- _WHAT THE TASK REQUIRES_
Exactly transcribe the line that holds "Find the door" and every remaining line of the records, up to and including the final one, with nothing else.

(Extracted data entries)
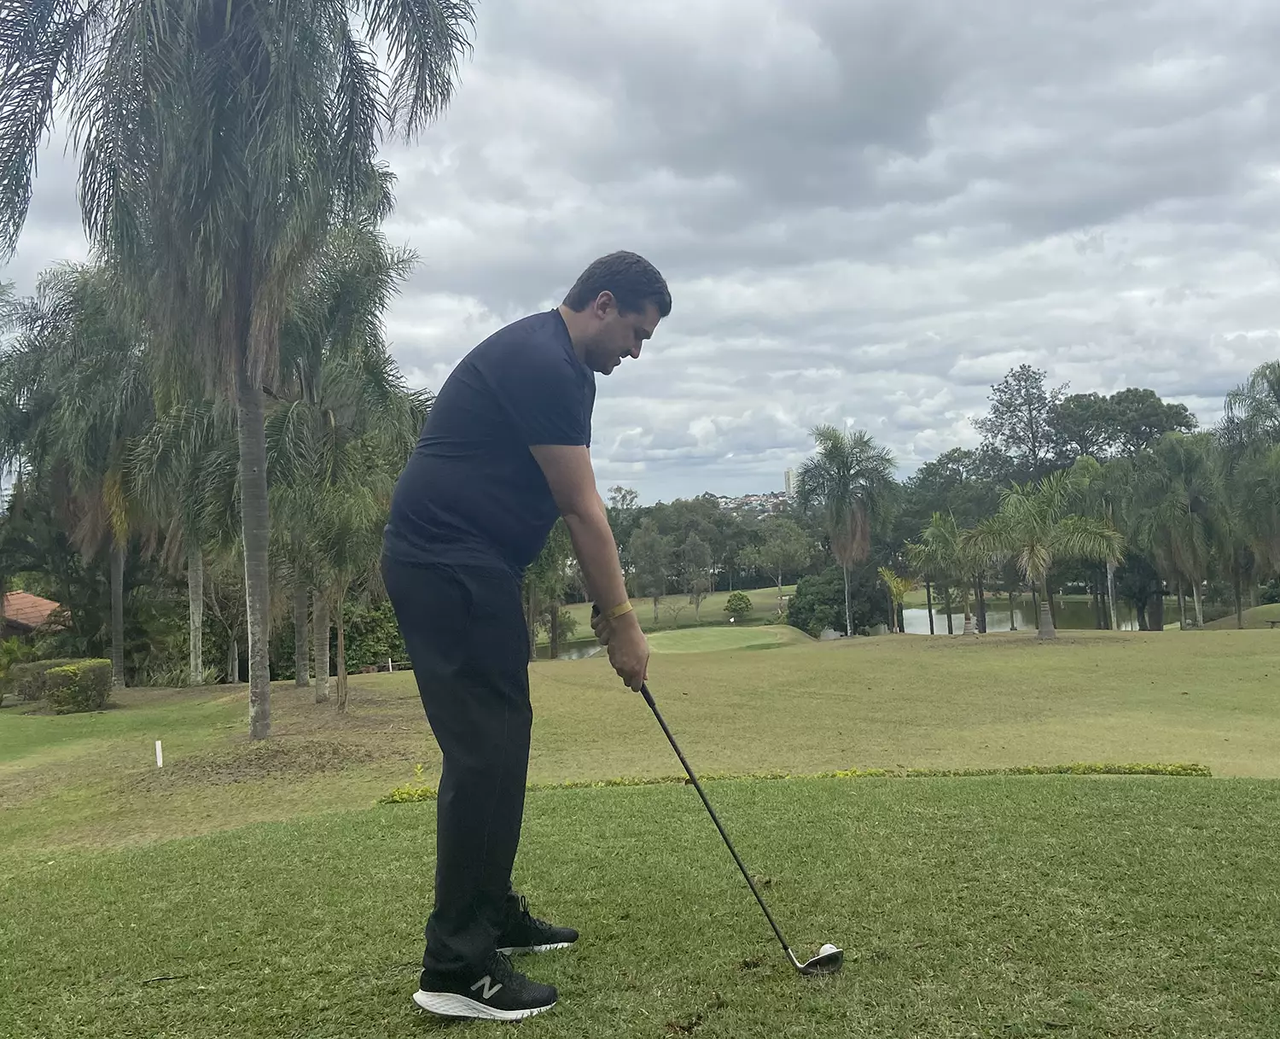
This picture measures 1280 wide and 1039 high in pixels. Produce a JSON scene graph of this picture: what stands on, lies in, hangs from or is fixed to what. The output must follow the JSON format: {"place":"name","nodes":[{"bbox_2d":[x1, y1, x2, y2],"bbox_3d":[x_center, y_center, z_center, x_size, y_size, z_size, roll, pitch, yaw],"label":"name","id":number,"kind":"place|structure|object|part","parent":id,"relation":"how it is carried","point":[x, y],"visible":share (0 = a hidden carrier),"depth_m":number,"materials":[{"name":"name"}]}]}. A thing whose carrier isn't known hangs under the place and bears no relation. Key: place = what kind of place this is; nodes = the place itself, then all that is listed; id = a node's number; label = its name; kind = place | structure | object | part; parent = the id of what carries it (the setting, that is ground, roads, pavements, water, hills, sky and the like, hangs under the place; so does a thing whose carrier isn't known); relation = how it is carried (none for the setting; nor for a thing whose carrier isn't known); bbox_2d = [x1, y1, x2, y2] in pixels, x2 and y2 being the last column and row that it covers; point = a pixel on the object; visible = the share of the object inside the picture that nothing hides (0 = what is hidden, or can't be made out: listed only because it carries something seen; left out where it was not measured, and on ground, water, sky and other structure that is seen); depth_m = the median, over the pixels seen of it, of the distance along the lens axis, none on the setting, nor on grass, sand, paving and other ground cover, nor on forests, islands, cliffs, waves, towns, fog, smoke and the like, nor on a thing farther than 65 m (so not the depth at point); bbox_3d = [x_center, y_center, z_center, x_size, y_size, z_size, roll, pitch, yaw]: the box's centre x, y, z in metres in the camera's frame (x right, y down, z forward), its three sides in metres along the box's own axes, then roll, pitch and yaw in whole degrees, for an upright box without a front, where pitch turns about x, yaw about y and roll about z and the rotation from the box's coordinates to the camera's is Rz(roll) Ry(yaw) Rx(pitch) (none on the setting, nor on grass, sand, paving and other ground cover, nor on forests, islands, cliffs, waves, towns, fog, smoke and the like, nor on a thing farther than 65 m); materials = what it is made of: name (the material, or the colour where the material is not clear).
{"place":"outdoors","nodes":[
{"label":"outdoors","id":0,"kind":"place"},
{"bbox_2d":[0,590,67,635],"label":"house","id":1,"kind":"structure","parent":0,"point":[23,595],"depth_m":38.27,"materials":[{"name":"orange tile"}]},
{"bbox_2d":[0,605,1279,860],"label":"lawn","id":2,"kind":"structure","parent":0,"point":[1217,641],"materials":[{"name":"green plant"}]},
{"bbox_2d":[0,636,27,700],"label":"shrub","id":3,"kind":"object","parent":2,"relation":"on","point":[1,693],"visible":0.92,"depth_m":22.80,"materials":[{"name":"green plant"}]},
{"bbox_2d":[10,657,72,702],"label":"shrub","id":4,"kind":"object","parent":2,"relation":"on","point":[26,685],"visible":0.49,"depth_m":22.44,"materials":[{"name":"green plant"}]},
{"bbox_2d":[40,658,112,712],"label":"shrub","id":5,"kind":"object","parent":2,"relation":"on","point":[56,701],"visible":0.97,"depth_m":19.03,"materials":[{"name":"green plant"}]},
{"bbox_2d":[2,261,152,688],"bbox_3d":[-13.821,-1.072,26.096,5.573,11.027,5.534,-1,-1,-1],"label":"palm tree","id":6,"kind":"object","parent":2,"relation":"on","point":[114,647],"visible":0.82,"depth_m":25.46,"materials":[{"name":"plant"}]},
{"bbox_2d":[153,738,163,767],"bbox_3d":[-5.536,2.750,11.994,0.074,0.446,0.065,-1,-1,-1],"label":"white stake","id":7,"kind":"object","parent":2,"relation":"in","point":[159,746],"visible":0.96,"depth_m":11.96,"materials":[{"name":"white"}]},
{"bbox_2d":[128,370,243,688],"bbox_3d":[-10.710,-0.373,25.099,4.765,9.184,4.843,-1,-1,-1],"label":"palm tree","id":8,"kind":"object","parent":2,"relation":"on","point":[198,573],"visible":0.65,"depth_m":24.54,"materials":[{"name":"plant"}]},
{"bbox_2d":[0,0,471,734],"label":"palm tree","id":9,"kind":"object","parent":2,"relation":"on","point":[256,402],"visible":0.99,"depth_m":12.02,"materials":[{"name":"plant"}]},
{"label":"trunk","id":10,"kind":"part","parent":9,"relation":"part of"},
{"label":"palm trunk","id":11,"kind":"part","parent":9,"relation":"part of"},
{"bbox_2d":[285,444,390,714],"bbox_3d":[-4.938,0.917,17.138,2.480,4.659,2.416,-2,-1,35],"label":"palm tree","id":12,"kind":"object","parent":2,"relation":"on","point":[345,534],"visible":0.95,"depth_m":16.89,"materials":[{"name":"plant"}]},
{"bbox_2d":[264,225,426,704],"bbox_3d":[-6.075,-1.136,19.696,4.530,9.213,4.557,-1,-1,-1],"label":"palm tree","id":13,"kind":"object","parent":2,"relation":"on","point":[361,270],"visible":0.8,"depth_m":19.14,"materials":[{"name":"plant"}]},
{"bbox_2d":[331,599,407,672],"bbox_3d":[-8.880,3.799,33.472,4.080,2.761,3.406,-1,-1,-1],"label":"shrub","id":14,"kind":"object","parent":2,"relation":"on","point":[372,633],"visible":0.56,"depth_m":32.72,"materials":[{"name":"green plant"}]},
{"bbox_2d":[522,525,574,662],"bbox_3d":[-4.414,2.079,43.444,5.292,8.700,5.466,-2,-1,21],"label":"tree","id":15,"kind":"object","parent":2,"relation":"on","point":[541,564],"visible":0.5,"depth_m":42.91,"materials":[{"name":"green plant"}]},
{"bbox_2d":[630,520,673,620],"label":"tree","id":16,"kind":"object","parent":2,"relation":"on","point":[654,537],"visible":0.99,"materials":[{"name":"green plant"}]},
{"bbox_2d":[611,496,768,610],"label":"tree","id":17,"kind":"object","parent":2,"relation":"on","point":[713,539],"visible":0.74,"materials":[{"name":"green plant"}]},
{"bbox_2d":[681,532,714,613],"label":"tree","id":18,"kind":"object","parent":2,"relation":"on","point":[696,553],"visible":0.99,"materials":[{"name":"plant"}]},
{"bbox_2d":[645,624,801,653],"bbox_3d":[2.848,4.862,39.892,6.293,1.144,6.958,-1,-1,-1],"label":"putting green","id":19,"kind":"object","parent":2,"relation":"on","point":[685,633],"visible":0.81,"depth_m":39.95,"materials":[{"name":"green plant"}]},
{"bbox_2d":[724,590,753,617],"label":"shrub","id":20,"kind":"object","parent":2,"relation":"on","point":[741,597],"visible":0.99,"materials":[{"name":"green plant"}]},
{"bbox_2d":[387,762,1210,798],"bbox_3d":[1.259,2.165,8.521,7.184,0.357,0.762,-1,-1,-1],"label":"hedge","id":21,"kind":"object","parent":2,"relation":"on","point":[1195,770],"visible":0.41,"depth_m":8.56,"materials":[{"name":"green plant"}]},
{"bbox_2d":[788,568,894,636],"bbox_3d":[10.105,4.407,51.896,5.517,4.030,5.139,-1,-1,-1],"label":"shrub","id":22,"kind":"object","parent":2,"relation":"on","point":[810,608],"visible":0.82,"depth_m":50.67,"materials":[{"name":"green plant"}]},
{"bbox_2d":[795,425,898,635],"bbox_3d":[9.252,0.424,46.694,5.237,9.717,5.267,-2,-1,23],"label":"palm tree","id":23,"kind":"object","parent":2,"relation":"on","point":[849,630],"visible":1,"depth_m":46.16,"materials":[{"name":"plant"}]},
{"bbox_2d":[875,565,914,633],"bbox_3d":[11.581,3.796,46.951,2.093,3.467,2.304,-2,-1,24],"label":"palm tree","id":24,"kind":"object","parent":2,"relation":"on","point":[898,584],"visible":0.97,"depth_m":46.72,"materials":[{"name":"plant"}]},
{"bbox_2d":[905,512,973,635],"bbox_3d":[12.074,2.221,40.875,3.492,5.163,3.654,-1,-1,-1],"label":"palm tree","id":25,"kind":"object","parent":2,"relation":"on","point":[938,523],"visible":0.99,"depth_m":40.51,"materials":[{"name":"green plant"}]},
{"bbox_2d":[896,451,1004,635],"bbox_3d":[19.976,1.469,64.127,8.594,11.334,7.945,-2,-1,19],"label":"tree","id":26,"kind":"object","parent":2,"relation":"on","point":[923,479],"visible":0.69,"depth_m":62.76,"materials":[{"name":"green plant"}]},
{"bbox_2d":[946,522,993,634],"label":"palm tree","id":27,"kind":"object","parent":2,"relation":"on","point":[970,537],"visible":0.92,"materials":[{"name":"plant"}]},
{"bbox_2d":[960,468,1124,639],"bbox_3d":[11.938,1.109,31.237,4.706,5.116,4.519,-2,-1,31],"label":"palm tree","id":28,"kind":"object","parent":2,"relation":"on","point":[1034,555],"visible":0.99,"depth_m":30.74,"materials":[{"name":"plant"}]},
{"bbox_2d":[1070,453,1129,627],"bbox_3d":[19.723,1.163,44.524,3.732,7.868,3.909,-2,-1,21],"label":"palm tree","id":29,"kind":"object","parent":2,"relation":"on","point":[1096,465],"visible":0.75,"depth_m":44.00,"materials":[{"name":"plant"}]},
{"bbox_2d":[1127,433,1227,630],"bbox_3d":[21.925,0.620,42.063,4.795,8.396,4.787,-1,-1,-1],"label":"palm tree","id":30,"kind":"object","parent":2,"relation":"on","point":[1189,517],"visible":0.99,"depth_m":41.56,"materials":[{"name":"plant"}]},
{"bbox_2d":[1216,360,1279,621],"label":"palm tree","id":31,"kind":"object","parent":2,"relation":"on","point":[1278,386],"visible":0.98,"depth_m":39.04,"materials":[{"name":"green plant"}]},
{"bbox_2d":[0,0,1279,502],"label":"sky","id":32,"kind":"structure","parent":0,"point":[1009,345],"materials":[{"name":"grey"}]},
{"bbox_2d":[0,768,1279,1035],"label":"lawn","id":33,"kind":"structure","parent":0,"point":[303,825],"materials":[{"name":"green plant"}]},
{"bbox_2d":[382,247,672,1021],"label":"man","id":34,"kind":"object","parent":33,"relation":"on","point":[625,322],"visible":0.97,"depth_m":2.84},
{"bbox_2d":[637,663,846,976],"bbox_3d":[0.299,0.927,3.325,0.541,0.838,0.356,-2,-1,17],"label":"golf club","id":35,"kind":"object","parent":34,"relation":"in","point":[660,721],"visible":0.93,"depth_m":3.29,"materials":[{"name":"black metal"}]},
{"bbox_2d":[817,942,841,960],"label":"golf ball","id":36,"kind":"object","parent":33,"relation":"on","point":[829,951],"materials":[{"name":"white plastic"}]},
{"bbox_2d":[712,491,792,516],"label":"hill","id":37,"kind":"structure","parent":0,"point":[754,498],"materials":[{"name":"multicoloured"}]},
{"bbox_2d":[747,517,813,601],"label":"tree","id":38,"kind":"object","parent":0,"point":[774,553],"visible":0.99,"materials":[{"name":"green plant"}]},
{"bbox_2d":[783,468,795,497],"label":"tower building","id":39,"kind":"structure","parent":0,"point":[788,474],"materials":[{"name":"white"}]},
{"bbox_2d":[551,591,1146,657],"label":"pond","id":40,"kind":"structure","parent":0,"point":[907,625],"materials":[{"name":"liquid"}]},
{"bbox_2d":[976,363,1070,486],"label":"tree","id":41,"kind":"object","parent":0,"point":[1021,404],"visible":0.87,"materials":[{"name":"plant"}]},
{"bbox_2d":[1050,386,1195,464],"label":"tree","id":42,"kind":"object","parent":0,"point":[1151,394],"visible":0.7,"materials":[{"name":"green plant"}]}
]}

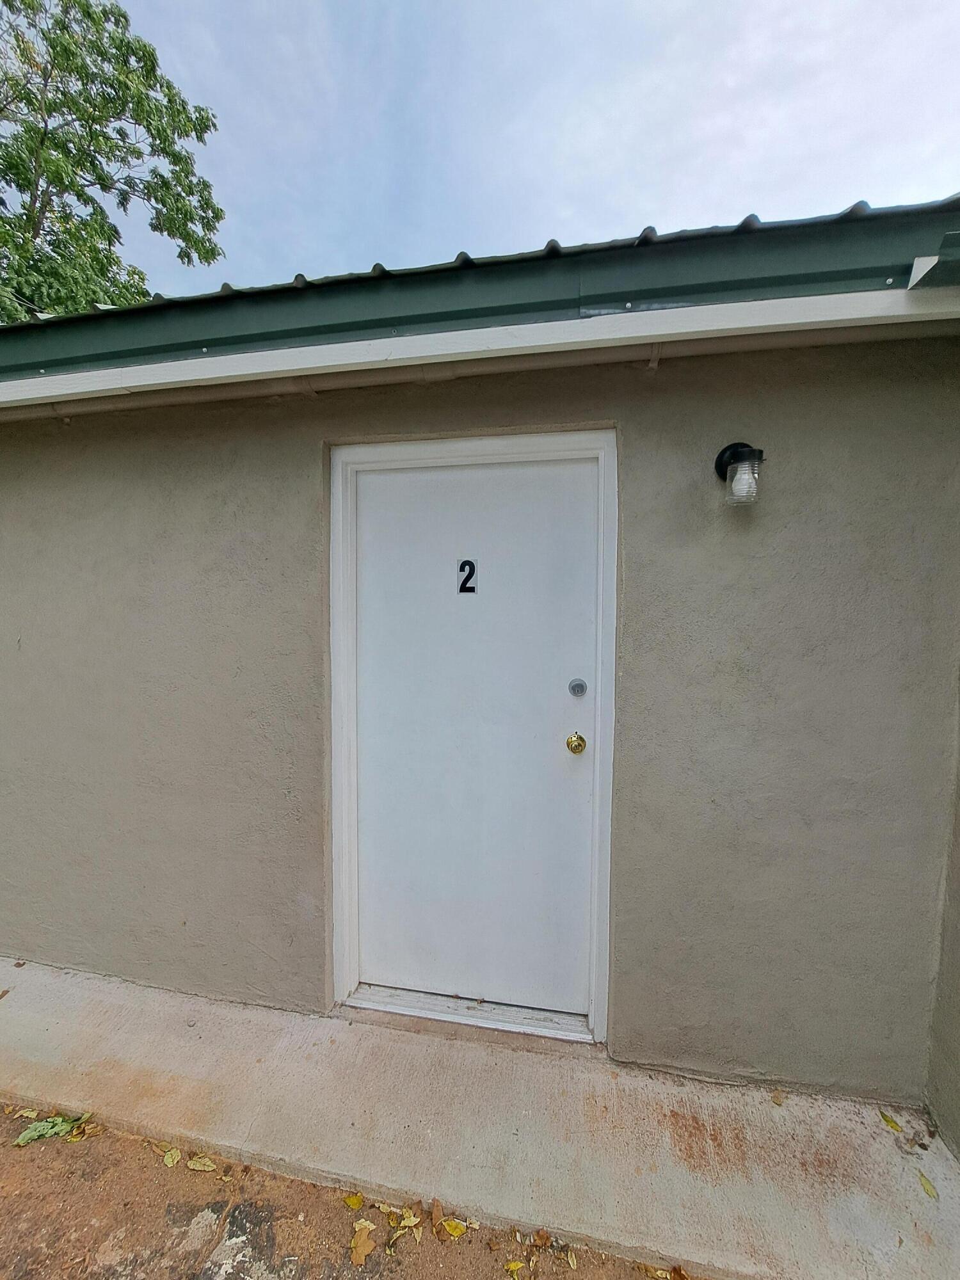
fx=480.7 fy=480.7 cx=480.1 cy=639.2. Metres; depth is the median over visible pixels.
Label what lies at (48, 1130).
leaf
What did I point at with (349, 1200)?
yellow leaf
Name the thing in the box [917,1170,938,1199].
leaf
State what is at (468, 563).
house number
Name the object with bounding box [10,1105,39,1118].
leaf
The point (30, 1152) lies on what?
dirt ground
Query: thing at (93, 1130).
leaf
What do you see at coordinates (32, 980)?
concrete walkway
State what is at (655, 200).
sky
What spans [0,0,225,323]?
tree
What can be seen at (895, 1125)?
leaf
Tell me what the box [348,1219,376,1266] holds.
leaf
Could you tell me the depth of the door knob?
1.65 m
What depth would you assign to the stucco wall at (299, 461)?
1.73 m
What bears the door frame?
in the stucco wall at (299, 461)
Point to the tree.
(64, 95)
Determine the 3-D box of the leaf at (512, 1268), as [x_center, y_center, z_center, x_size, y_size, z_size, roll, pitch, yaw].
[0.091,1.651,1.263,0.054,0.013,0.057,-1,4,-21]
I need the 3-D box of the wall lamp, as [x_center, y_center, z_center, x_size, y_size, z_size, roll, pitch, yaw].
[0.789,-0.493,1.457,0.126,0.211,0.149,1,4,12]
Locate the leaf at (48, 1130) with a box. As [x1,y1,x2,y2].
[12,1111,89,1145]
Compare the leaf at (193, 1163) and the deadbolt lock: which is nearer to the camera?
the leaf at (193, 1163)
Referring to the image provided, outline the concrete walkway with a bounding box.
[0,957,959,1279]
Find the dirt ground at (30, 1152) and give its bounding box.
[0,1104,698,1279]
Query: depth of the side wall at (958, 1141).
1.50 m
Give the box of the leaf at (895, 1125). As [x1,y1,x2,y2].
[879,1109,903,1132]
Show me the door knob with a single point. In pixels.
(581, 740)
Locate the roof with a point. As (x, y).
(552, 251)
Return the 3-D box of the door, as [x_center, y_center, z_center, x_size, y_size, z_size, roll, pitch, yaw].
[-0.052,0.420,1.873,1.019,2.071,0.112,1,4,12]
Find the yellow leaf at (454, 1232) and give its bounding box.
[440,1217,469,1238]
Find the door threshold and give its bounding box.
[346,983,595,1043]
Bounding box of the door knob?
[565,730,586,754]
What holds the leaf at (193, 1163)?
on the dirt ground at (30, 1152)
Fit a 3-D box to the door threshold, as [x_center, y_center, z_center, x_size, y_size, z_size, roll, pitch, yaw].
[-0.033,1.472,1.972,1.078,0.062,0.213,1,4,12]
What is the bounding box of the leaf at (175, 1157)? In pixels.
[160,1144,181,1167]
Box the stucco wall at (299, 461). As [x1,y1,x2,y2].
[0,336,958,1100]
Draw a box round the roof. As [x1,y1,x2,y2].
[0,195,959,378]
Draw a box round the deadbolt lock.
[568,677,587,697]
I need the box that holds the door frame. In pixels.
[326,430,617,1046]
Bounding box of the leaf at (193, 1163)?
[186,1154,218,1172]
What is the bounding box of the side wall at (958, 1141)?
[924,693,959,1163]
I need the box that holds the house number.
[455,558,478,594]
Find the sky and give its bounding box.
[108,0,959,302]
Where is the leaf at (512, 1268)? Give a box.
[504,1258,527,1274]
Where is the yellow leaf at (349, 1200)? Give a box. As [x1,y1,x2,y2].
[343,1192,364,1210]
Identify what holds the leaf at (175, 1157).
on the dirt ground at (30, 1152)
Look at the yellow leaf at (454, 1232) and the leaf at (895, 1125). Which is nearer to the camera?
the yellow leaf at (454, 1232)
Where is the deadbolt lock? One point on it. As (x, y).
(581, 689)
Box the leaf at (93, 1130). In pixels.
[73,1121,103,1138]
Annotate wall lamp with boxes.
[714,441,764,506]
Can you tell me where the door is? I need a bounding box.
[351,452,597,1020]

- _ANSWER BOX_
Find the door threshold and give its bounding box.
[346,983,595,1043]
Bounding box of the door knob?
[565,730,586,754]
What holds the leaf at (193, 1163)?
on the dirt ground at (30, 1152)
Fit a 3-D box to the door threshold, as [x_center, y_center, z_center, x_size, y_size, z_size, roll, pitch, yaw].
[-0.033,1.472,1.972,1.078,0.062,0.213,1,4,12]
What is the bounding box of the leaf at (175, 1157)? In pixels.
[160,1144,181,1167]
Box the stucco wall at (299, 461). As [x1,y1,x2,y2].
[0,336,958,1100]
Draw a box round the roof. As [x1,y1,x2,y2].
[0,195,959,378]
Draw a box round the deadbolt lock.
[568,677,587,697]
I need the box that holds the door frame. In pixels.
[326,430,617,1046]
Bounding box of the leaf at (193, 1163)?
[186,1154,218,1172]
What is the bounding box of the side wall at (958, 1141)?
[924,693,959,1163]
I need the box that holds the house number.
[455,558,478,594]
Find the sky and give its bounding box.
[108,0,959,302]
Where is the leaf at (512, 1268)? Give a box.
[504,1258,527,1274]
Where is the yellow leaf at (349, 1200)? Give a box. As [x1,y1,x2,y2].
[343,1192,364,1210]
Identify what holds the leaf at (175, 1157).
on the dirt ground at (30, 1152)
Look at the yellow leaf at (454, 1232) and the leaf at (895, 1125). Which is nearer to the camera?
the yellow leaf at (454, 1232)
Where is the deadbolt lock? One point on it. As (x, y).
(581, 689)
Box the leaf at (93, 1130). In pixels.
[73,1121,103,1138]
Annotate wall lamp with boxes.
[714,441,764,506]
Can you tell me where the door is? I need a bounding box.
[351,452,597,1020]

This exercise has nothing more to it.